Possible change to array runtime?
monarch_dodra
monarchdodra at gmail.com
Thu Mar 13 10:44:01 PDT 2014
On Thursday, 13 March 2014 at 16:17:17 UTC, Steven Schveighoffer
wrote:
> On Thu, 13 Mar 2014 11:53:15 -0400, monarch_dodra
> <monarchdodra at gmail.com> wrote:
>> Please keep in mind that if the objects stored are RAII, then
>> if/when we will have a finalizing GC, the stomped elements
>> will have been leaked.
>>
>> Clobbering elements is more than just "I won't use these
>> elements anymore", it's "I won't use them, and they are safe
>> to be discarded of right now".
>>
>> In know that's a big "if", but it could happen. If we go the
>> way of your proposal, we are definitively closing that door.
>
> I'm not understanding this. Can you explain further/give
> example?
Well, image "File": It's a struct that owns a "file handle", and
when the struct is destroyed, it releases/closes the file. Basic
RAII.
Now, imagine we want to open several files. We'd use:
File[] files;
"As of today", this does not end well, as the GC does not
finalize the array elements, and the file handles are leaked. We
could hope, that one day, the GC *will* finalize the array
elements.
However, with your proposal, imagine this code:
File[] files;
files ~= File("foo"); //Opens file "foo"
files.length = 0;
files ~= File("bar"); //Clobbers "foo"
With this setup, the File handling "foo" gets clobbered, ruining
any chance of releasing it ever.
The "only way" to make it work (AFAIK), would be for "length = 0"

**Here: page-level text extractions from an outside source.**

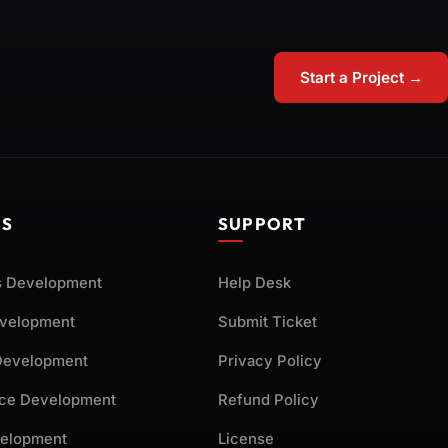
Start a Project →
ES
SUPPORT
 Development
Help Desk
evelopment
Submit Ticket
Development
Privacy Policy
ce Development
Refund Policy
elopment
License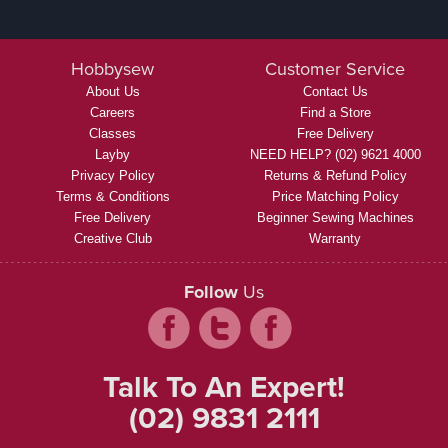
Hobbysew
Customer Service
About Us
Contact Us
Careers
Find a Store
Classes
Free Delivery
Layby
NEED HELP? (02) 9621 4000
Privacy Policy
Returns & Refund Policy
Terms & Conditions
Price Matching Policy
Free Delivery
Beginner Sewing Machines
Creative Club
Warranty
Follow
Us
Talk To An Expert!
(02) 9831 2111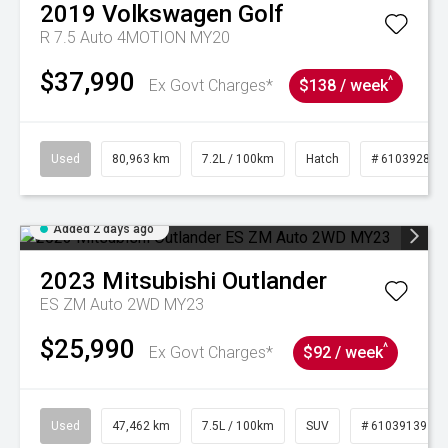
2019
Volkswagen
Golf
R 7.5 Auto 4MOTION MY20
$37,990
^
Ex Govt Charges*
$138 / week
Used
80,963 km
7.2L / 100km
Hatch
# 61039281
Added 2 days ago
2023
Mitsubishi
Outlander
ES ZM Auto 2WD MY23
$25,990
^
Ex Govt Charges*
$92 / week
Used
47,462 km
7.5L / 100km
SUV
# 61039139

to first finalize the elements in the array. However, you do
that, you may accidentally destroy elements that are still "live"
and referenced by another array.
The same example would work with RefCounted or whatever.
I'm not too hot about this proposal. My main gripe is that while
"length = 0" *may* mean "*I* want to discard this data", there is
no guarantee you don't have someone else that has a handle on
said data, and sure as hell doesn't want it clobbered.
For what it's worth, I think the problem would go away all by
itself if "assumeSafeAppend" had more exposition, and was
actually used. I think a simpler solution would be to simply
educate users of this function, and promote its use. Its simpler
than adding a special case language change.
> https://github.com/D-Programming-Language/druntime/pull/147
>
> reserve and capacity were made nothrow, not sure why
> assumeSafeAppend shouldn't also be.
>
> -Steve
The irony is that reserve can't actually be tagged pure nor
nothrow: Since it can cause relocation, it can call postblit,
which in turn may actually be impure or throw.
assumeSafeAppend, on the other hand, is *certifiably* pure and
nothrow, since it never actually touches any data.
I had opened a pull to fix this, but it was never merged, due to
the back and forth "fiasco" of tagging said reserve. Since I'm
not fluent in D-runtime, I just let the issue drop.